**What to do:** Please set out the lines in the items below as a numbered list, from the line with "family: Tortricidae" up to and including the line with "scientific name: Monotropa uniflora", leaving out any blank lines.

**Data:**
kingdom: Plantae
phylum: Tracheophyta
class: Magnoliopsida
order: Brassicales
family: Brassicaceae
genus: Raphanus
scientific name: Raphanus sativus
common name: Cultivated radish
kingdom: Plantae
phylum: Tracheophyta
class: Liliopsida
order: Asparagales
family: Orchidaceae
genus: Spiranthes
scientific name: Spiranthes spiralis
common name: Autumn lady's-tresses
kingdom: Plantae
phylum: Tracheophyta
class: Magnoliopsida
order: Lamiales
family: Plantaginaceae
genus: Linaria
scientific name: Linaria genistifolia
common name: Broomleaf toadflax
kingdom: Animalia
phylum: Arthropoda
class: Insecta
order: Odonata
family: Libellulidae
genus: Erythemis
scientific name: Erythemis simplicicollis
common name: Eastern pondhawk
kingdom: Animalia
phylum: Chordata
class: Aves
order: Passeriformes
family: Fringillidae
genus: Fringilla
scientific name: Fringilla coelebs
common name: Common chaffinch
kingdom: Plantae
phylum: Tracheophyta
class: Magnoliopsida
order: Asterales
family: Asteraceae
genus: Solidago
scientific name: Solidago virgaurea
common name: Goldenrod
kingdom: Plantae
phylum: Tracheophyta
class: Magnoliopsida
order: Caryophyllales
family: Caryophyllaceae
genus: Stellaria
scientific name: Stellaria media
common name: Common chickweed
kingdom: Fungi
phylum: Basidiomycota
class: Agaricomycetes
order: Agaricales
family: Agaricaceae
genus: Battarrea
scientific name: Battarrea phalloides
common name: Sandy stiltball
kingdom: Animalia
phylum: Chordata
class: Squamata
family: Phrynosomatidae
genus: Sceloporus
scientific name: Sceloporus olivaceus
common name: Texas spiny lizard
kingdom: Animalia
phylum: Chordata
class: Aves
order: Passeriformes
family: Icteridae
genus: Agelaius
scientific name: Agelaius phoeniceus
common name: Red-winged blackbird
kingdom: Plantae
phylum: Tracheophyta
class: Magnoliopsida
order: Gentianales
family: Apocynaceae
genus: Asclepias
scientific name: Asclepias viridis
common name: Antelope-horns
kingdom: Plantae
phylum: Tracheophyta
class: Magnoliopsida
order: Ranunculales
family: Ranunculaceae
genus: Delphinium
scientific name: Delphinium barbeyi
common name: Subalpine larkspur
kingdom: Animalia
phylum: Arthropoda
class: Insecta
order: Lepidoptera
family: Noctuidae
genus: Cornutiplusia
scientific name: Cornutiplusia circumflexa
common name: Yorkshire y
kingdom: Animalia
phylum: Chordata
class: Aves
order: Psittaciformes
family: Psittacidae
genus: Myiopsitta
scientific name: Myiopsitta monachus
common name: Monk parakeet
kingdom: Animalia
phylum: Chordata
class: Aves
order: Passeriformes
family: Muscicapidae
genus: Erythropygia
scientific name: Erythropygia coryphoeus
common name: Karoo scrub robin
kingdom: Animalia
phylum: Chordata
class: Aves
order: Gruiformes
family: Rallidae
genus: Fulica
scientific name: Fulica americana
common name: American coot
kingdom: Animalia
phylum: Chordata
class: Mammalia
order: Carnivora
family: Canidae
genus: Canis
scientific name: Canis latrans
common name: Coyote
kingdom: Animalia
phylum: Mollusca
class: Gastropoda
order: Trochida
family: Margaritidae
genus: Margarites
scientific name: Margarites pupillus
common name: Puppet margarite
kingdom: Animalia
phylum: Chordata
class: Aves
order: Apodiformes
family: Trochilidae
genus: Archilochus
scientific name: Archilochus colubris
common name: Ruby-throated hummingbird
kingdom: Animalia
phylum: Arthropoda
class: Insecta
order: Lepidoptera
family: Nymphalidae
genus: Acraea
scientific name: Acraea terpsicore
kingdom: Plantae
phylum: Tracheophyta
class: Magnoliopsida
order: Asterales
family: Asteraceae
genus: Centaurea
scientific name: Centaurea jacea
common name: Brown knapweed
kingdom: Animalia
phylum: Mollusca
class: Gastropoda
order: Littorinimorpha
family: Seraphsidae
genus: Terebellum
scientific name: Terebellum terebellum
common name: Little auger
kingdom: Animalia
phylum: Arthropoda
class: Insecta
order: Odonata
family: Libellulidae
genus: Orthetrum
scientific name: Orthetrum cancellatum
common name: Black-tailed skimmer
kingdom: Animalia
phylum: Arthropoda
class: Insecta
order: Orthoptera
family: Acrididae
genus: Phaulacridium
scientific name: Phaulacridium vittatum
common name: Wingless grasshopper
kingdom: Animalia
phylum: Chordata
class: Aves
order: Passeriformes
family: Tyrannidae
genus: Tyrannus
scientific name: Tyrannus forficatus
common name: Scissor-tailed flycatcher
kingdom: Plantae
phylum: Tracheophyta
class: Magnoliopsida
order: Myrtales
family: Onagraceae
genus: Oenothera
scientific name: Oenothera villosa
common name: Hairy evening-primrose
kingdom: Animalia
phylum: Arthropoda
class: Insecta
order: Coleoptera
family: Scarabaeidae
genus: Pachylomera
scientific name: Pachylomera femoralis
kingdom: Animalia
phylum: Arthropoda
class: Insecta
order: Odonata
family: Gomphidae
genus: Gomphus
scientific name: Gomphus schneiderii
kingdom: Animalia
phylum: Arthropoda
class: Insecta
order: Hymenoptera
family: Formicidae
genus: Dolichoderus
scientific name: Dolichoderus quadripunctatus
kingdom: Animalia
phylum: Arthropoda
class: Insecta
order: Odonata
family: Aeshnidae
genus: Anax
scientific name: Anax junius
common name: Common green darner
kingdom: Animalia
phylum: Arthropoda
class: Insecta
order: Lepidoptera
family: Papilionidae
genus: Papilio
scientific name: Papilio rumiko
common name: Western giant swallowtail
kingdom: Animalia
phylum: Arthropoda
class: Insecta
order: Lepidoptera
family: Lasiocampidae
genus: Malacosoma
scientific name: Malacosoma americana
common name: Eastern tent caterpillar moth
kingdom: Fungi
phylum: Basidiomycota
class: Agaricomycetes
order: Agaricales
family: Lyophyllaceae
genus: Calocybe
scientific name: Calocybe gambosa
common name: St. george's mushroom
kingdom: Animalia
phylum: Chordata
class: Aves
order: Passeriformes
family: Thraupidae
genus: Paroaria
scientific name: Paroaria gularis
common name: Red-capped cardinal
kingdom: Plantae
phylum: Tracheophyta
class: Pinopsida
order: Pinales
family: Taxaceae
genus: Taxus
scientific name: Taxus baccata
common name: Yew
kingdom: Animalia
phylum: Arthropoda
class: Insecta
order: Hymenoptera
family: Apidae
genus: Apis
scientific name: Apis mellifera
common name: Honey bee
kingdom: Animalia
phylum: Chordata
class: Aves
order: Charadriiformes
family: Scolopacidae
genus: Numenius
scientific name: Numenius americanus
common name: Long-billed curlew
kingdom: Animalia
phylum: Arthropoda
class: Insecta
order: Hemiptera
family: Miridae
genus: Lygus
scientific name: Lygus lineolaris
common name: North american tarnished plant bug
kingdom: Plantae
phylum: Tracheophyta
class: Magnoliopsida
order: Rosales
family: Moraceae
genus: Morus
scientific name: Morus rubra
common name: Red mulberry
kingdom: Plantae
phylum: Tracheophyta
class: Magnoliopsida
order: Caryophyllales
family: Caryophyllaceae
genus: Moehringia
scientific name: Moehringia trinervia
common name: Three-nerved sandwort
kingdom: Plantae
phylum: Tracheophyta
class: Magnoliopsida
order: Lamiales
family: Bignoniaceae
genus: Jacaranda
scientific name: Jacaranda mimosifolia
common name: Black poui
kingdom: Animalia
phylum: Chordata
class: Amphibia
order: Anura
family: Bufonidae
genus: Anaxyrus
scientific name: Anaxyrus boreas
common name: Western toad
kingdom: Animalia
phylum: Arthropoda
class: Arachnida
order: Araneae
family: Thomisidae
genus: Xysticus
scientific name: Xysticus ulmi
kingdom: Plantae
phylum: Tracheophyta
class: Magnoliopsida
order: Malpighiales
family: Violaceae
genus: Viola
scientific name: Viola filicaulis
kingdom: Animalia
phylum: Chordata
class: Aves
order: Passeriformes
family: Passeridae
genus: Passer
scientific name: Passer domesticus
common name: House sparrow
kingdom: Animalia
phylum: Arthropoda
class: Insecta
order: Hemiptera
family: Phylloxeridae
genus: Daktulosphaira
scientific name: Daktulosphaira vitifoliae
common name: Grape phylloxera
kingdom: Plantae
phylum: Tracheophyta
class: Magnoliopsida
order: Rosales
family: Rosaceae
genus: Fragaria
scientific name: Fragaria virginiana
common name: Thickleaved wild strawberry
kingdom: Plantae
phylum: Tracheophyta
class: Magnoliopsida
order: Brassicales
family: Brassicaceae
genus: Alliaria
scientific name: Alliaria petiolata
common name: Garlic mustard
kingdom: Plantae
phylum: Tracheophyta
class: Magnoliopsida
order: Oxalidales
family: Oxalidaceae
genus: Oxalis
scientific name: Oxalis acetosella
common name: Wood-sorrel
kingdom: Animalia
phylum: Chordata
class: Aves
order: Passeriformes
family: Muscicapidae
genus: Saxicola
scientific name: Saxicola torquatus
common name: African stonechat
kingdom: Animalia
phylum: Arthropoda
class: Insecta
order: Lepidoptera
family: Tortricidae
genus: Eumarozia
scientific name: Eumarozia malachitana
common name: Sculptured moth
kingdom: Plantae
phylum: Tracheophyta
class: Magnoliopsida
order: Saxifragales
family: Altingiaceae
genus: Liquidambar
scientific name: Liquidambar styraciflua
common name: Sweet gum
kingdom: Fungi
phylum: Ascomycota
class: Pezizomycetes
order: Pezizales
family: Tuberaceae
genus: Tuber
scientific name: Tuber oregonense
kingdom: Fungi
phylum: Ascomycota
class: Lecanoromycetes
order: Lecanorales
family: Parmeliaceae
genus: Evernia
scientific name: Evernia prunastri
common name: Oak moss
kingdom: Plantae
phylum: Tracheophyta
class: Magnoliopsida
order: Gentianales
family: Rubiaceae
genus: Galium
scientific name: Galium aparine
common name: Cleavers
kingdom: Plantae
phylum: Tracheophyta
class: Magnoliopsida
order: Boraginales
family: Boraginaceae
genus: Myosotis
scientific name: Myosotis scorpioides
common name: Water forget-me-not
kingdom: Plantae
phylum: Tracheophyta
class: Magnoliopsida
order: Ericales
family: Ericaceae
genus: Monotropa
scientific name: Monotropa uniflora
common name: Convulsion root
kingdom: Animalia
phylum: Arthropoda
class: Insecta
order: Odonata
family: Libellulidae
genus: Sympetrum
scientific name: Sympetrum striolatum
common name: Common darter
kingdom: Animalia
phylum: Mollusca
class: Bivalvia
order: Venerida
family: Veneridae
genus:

**Complete response:**
1. family: Tortricidae
2. genus: Eumarozia
3. scientific name: Eumarozia malachitana
4. common name: Sculptured moth
5. kingdom: Plantae
6. phylum: Tracheophyta
7. class: Magnoliopsida
8. order: Saxifragales
9. family: Altingiaceae
10. genus: Liquidambar
11. scientific name: Liquidambar styraciflua
12. common name: Sweet gum
13. kingdom: Fungi
14. phylum: Ascomycota
15. class: Pezizomycetes
16. order: Pezizales
17. family: Tuberaceae
18. genus: Tuber
19. scientific name: Tuber oregonense
20. kingdom: Fungi
21. phylum: Ascomycota
22. class: Lecanoromycetes
23. order: Lecanorales
24. family: Parmeliaceae
25. genus: Evernia
26. scientific name: Evernia prunastri
27. common name: Oak moss
28. kingdom: Plantae
29. phylum: Tracheophyta
30. class: Magnoliopsida
31. order: Gentianales
32. family: Rubiaceae
33. genus: Galium
34. scientific name: Galium aparine
35. common name: Cleavers
36. kingdom: Plantae
37. phylum: Tracheophyta
38. class: Magnoliopsida
39. order: Boraginales
40. family: Boraginaceae
41. genus: Myosotis
42. scientific name: Myosotis scorpioides
43. common name: Water forget-me-not
44. kingdom: Plantae
45. phylum: Tracheophyta
46. class: Magnoliopsida
47. order: Ericales
48. family: Ericaceae
49. genus: Monotropa
50. scientific name: Monotropa uniflora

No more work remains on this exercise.